Ou la nuit des souvenirs
Au jeu de Paume, une magnifique exposition des photos de Sally Mann. On serait tenté d’évoquer le côté sombre de quelque chose, de la guerre par exemple, car, pour une bonne part, ces photos parlent d’une guerre que nous ne connaissons pas bien, une guerre que nous caricaturons souvent, qui aurait opposé le mal et le bien, la liberté et l’esclavage, et, pour caricaturer davantage, une guerre opposant le noir et le blanc : la guerre de sécession.
Sur le plan technique, les états-majors européens auraient bien fait de s’y intéresser de près…

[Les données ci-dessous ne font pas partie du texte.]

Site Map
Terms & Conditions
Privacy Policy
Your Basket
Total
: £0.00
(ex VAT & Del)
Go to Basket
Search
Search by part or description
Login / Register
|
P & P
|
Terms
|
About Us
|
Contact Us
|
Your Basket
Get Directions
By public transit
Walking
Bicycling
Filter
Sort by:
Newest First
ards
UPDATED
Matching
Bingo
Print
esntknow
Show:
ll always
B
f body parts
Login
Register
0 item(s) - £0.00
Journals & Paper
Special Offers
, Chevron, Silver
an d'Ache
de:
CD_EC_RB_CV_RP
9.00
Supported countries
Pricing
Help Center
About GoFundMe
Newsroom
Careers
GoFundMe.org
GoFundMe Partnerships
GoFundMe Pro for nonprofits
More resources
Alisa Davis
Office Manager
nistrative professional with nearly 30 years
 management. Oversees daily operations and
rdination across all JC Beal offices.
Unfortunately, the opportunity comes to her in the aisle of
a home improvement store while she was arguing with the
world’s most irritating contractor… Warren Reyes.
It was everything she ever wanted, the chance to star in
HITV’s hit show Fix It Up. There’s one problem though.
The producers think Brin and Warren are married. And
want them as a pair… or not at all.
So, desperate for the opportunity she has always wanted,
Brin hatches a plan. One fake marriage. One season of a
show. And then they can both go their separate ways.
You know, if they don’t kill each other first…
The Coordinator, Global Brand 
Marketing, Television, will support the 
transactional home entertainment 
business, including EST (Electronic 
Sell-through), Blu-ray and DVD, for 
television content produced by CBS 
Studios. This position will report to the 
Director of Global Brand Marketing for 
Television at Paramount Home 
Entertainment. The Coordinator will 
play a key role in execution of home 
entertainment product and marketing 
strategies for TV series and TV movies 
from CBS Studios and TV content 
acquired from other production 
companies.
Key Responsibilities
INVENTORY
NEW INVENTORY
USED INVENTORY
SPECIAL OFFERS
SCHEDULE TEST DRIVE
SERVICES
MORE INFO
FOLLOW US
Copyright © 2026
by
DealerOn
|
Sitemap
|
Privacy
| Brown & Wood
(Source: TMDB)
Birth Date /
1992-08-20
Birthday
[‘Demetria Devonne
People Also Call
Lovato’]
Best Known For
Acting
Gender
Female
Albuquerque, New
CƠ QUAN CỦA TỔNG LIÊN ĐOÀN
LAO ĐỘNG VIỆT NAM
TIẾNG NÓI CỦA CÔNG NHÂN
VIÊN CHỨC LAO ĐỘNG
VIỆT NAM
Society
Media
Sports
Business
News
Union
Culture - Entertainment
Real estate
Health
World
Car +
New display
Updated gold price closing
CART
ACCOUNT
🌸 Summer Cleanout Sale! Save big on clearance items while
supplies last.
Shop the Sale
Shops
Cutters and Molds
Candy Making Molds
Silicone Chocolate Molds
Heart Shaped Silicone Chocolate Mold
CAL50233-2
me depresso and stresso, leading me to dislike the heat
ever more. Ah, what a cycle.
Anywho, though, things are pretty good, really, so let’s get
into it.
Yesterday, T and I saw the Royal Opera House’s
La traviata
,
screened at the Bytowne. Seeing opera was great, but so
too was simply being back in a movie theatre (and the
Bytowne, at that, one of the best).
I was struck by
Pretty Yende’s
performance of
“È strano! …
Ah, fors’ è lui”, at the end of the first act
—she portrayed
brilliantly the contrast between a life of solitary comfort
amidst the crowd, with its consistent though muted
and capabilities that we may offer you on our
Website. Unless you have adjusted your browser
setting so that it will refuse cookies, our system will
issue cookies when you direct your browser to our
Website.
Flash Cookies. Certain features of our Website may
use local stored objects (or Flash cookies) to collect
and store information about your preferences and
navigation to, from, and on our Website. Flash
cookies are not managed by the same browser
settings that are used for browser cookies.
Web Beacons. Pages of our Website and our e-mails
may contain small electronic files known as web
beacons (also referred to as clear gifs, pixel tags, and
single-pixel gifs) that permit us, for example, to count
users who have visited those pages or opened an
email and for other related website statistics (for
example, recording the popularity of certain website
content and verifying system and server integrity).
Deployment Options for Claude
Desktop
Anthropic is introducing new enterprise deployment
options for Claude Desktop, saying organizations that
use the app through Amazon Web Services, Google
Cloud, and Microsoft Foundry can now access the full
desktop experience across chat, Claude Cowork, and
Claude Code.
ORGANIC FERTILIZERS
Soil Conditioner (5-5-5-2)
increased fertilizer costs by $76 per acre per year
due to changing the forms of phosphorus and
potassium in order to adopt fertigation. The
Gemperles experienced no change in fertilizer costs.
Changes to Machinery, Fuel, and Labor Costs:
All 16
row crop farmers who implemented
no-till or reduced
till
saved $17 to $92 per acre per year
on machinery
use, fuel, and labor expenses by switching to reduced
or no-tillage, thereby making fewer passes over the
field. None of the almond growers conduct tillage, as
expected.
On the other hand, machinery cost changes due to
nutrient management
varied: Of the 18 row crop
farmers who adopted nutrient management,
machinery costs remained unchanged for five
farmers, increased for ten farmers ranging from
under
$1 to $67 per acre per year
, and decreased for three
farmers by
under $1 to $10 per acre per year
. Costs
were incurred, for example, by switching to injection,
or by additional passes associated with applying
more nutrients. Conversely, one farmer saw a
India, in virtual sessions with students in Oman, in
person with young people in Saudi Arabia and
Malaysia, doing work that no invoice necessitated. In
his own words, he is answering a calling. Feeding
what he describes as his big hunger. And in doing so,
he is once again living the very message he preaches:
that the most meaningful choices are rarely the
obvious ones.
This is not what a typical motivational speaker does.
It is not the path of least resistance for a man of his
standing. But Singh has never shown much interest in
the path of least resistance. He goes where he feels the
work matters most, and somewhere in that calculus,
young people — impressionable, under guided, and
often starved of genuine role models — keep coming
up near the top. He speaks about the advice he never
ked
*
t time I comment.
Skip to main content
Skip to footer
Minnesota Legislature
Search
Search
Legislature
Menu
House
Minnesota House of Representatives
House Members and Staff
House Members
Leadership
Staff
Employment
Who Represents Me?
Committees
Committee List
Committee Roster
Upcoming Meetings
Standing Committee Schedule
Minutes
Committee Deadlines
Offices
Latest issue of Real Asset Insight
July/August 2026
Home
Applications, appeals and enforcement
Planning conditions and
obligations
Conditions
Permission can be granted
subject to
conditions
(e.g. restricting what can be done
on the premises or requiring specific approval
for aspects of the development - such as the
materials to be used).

150 ans plus tard, Sally Mann revient sur les lieux d’un crime technologique et social qui aura duré autant que la guerre de 1914. Il n’y a pas de forts mythiques, ni de villes fortifiées, ni de cathédrale effondrée à coup de canon, ni de restes de tranchées…. On ne peut pas revenir sur des paysages couturés, déchiquetés, labourés à coup d’obus…
Ce sont des souvenirs de malheurs qui viennent s’imposer au regard. Ils remontent du fonds d’une mémoire cachée, celle qui disparait quand les malheurs s’abattent et deviennent à ce point insupportable que l’esprit les cantonne dans des zones profondes du cerveau. Il faut vivre malgré tout et c’est ce malgré tout qui doit ne jamais pouvoir s’exprimer. Le laisser s’exprimer ce serait tuer toute idée de vouloir, de penser et d’agir.
Ces souvenirs, cachés, de générations en générations, reviennent parfois dans des consciences particulières et viennent dire tout ce qui avait été tu . Les photos des champs de bataille qu’expose Sally Mann, sont exactement de cette sorte. L’artiste les a fait sombres, noires, tristes, en noir et blanc, comme si, à force de se frayer un chemin, dans un effort d’autant plus dur que les souvenirs étaient profondément enfouis, ils ont perdu définitivement toutes couleurs, tout aspect paysager, toute forme naturelle. Ce sont des débris de mémoire qui viennent, pas même des fantômes, ou des ombres venues de l’au-delà, de simples débris photographiés, sous la forme actuelle de champs de batailles disparus.
Ces formes qui peinent à surgir, d’où toute lumière est absente, photographiées aujourd’hui, parlent d’hier, d’un hier qui brutalement se met à hurler.
Les photos, tirées comme si, les images venaient directement de la mémoire, encore humide de cette traversée du cerveau, déchirées ou souillées pour s’être cognées aux préjugés, aux hontes, aux oublis, frappent pour leur force de vérité. Débris de souvenirs échappés d’une conscience souffrante, les photos de Sally Mann parlent nécessairement d’un rapport au monde. Comme le reste des photos de l’exposition. Il n’est pas question de montrer des images. Il s’agit de faire voir un monde qui ne pouvait s’afficher de même que les « photos de famille » parlent de choses non-dites, ou qu’il ne faut pas dire.
Très belle exposition d’une artiste très intériorisée qui montre un monde revisité par sa passion de la vérité.